Espanha registou um aumento notável da população estrangeira nos últimos anos, ao ponto de um em cada quatro residentes nascidos fora do país se ter estabelecido em território espanhol entre 2023 e 2024, de acordo com dados recentes do Instituto Nacional de Estatística (INE).
Este crescimento reflete uma intensificação dos fluxos migratórios recentes, que se aproximam dos registados durante o grande ciclo de chegada de população estrangeira no início da década de 2000. No total, milhões de pessoas nascidas no estrangeiro fazem agora parte da população residente em Espanha, consolidando o país como um dos principais destinos migratórios na Europa.
O aumento está particularmente concentrado entre os cidadãos da América Latina, com um aumento significativo das chegadas de países como a Colômbia, o Peru e a Venezuela. Em contrapartida, outras comunidades estrangeiras com uma história mais longa em Espanha apresentam uma proporção menor de chegadas recentes.

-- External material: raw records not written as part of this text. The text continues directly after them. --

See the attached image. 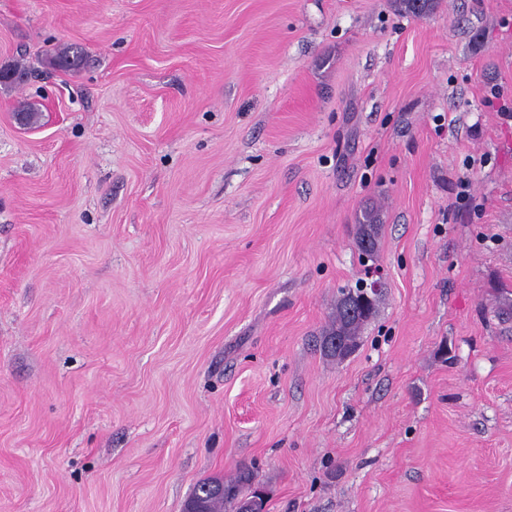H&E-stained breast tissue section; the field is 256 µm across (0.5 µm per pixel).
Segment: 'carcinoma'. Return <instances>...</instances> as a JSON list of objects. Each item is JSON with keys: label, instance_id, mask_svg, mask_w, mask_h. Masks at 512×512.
Here are the masks:
<instances>
[{"label": "carcinoma", "instance_id": "obj_1", "mask_svg": "<svg viewBox=\"0 0 512 512\" xmlns=\"http://www.w3.org/2000/svg\"><path fill=\"white\" fill-rule=\"evenodd\" d=\"M79 61L80 53L73 49H65L52 58L53 64L63 69L75 67ZM377 235L378 214L373 208L366 209L359 221L358 238V248L365 262L376 261ZM363 285L364 280L359 279L355 285H347L338 290L330 324L321 337L324 354L338 361L347 358L360 347L362 332L377 316L382 302V294L378 293L373 301L365 304L364 310H357V303L364 299ZM252 482V474L247 469L239 471L235 478L228 481H203L186 504L185 512H224L227 503L238 510L254 496L256 487L252 486Z\"/></svg>", "mask_w": 512, "mask_h": 512}]
</instances>
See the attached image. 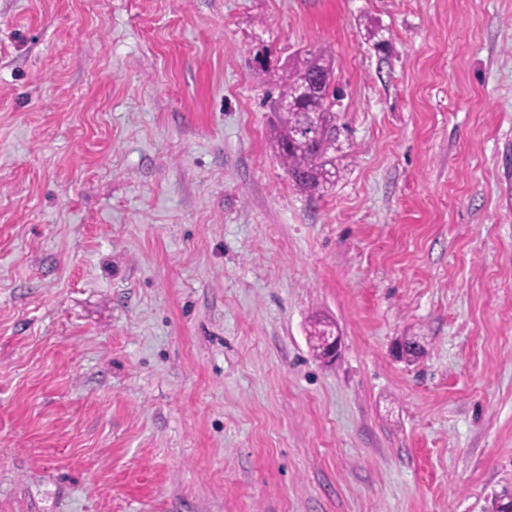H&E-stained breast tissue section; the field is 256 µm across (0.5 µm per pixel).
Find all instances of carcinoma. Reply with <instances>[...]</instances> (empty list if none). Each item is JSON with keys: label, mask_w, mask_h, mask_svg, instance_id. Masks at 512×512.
<instances>
[{"label": "carcinoma", "mask_w": 512, "mask_h": 512, "mask_svg": "<svg viewBox=\"0 0 512 512\" xmlns=\"http://www.w3.org/2000/svg\"><path fill=\"white\" fill-rule=\"evenodd\" d=\"M277 98L289 102L273 126V149L295 186L310 197L320 196L335 184L336 104L334 59L324 51L310 52L300 64L282 70L275 83ZM306 112L319 113L308 135L295 130Z\"/></svg>", "instance_id": "cac0c4a2"}]
</instances>
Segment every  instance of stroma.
I'll list each match as a JSON object with an SVG mask.
<instances>
[{
    "label": "stroma",
    "mask_w": 512,
    "mask_h": 512,
    "mask_svg": "<svg viewBox=\"0 0 512 512\" xmlns=\"http://www.w3.org/2000/svg\"><path fill=\"white\" fill-rule=\"evenodd\" d=\"M318 49L311 198L264 92ZM510 496L512 0H0V512ZM300 64L282 70L275 83L276 99L290 106L278 112L273 126V149L295 186L309 197L321 196L338 177L336 167V104L334 59L324 51L310 52ZM311 79L321 87L317 93L298 96V90ZM304 112L319 113V122L308 135L298 137L295 130Z\"/></svg>",
    "instance_id": "35a3bbf8"
}]
</instances>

O contexto internacional também influenciou estes movimentos. No caso da Ucrânia, a guerra levou a um aumento significativo das chegadas nos últimos anos, o que se reflecte no peso dos recém-chegados dentro desta comunidade.
Nos últimos anos, a imigração tem-se tornado uma questão cada vez mais polémica. Em abril deste ano, o governo de Pedro Sánchez aprovou um decreto para a regularização de centenas de milhares de imigrantes sem documentos em Espanha. Numa entrevista à Euronews, o ministro da migração defendeu a política de migração espanhola, que tem sido questionada por outros líderes da UE que receiam repercussões a nível europeu.